Gather all lines from the material that contain "pixels".

(EXTRACTED RECORDS)

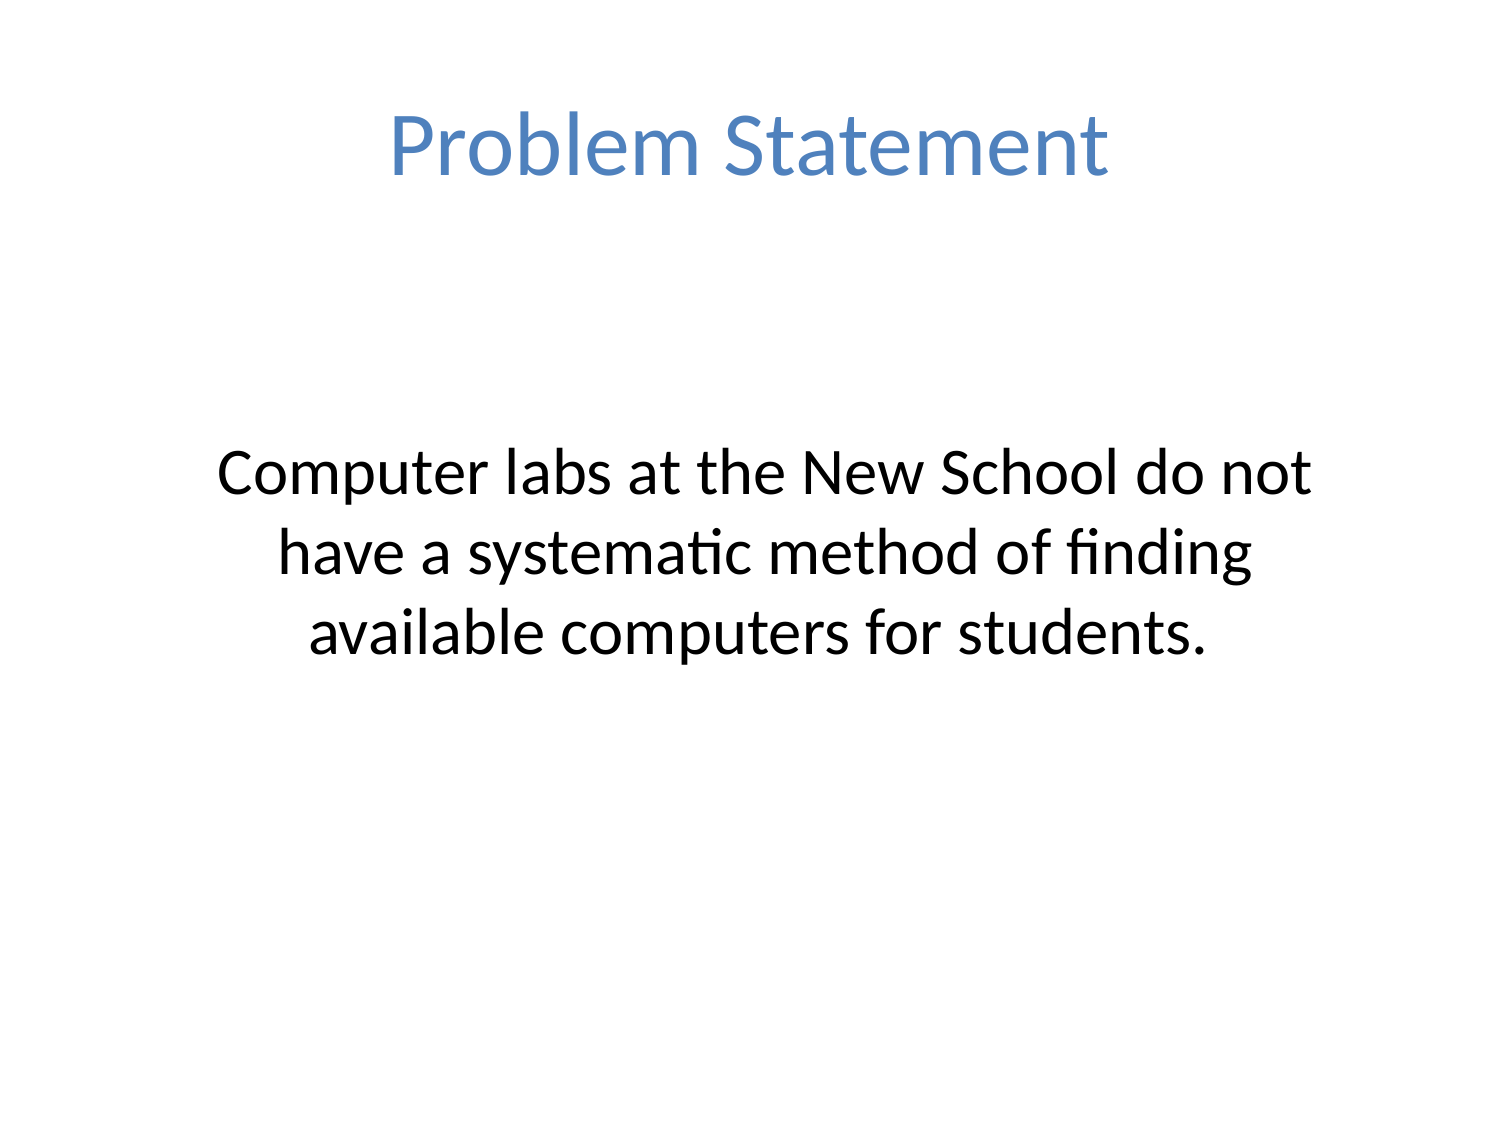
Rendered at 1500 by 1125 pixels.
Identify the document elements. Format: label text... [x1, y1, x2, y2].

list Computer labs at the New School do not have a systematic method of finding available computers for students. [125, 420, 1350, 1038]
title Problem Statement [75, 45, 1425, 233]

(End EXTRACTED RECORDS)
(EXTRACTED RECORDS)

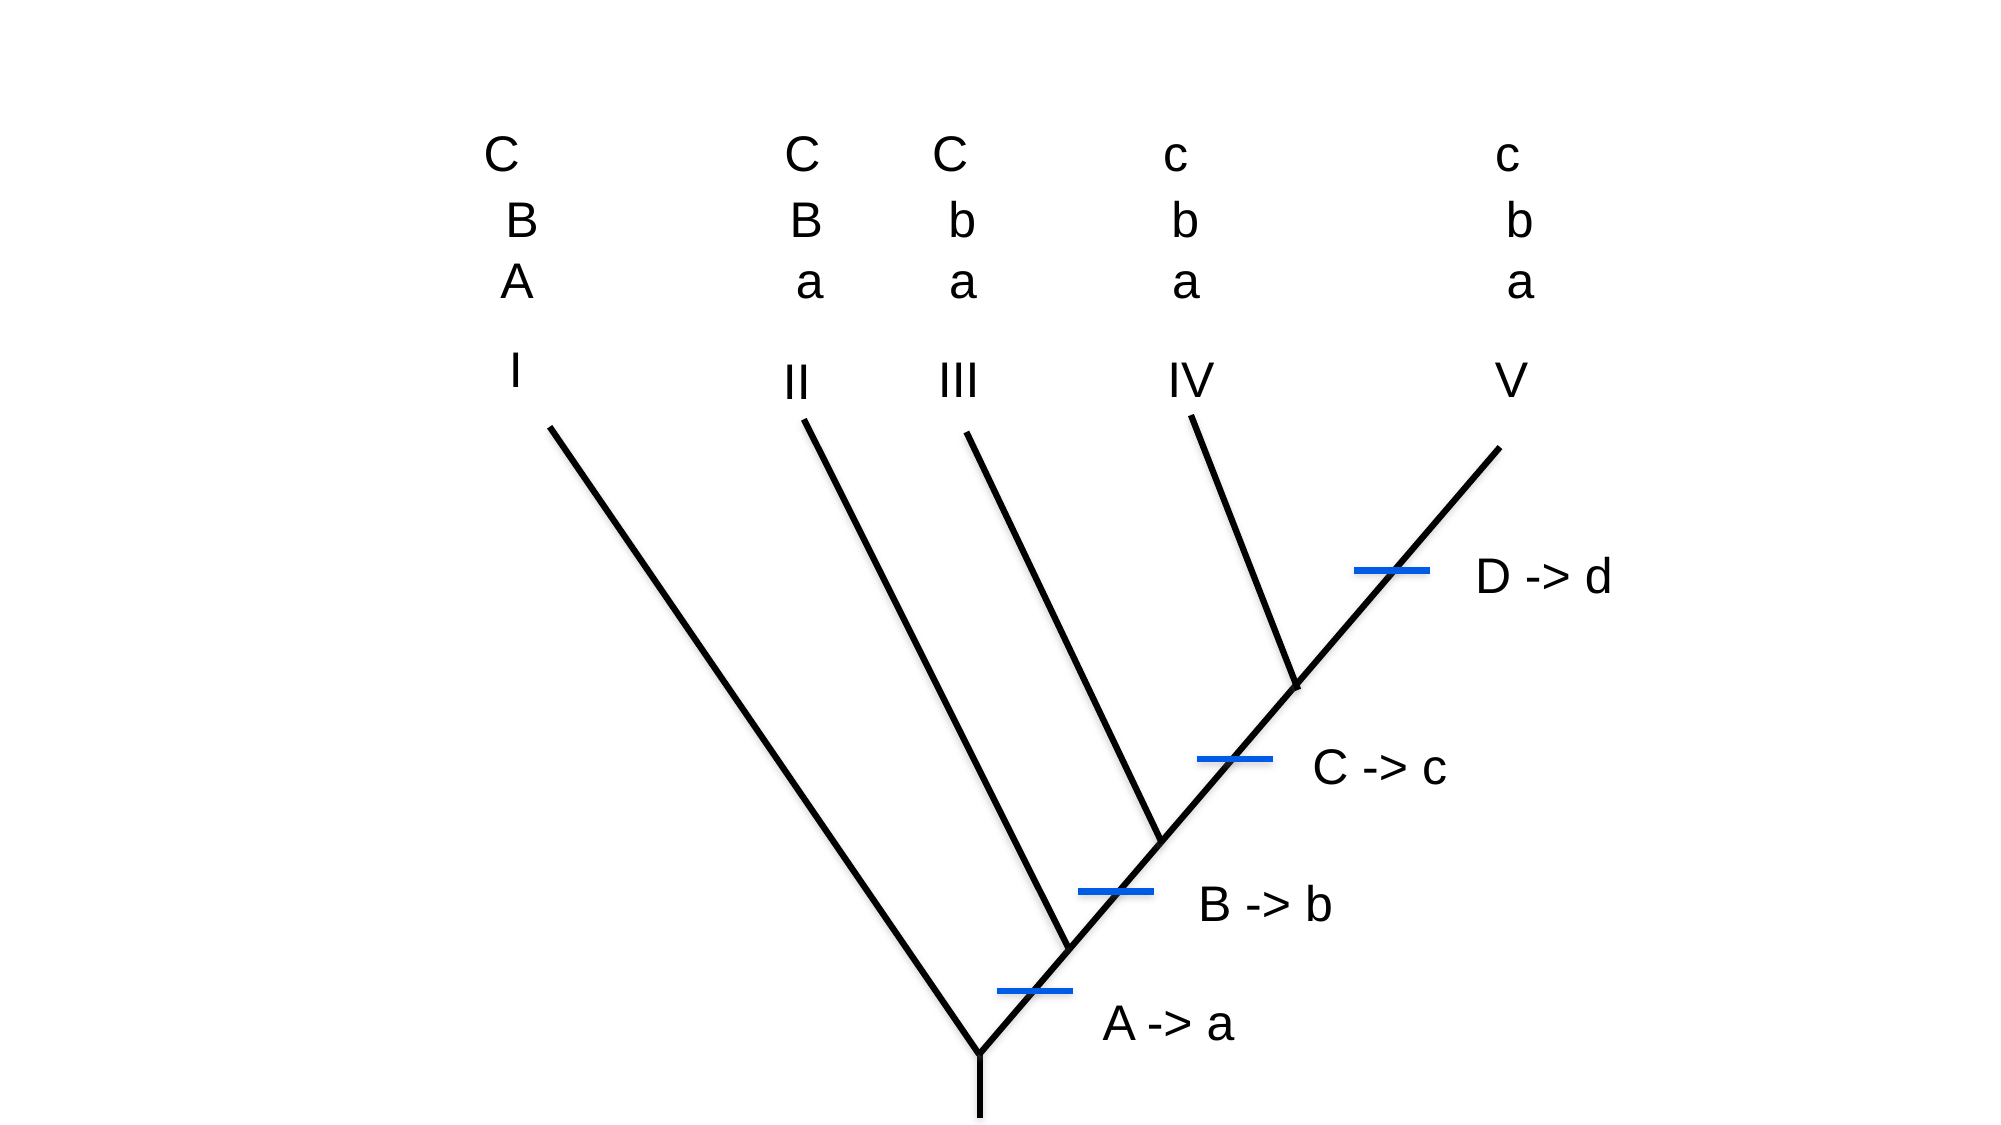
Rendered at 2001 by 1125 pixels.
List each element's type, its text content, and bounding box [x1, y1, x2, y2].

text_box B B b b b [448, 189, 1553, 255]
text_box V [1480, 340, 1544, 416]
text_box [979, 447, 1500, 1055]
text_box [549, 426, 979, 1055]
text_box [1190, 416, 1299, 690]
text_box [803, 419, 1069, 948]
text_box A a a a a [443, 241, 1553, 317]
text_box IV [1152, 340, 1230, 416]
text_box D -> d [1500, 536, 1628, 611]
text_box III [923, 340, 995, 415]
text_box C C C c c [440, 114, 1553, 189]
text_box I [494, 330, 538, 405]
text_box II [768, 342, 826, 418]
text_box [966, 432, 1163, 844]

(End EXTRACTED RECORDS)

RESULT:
Rendered at 1500 by 1125 pixels.
Rendered at 2001 by 1125 pixels.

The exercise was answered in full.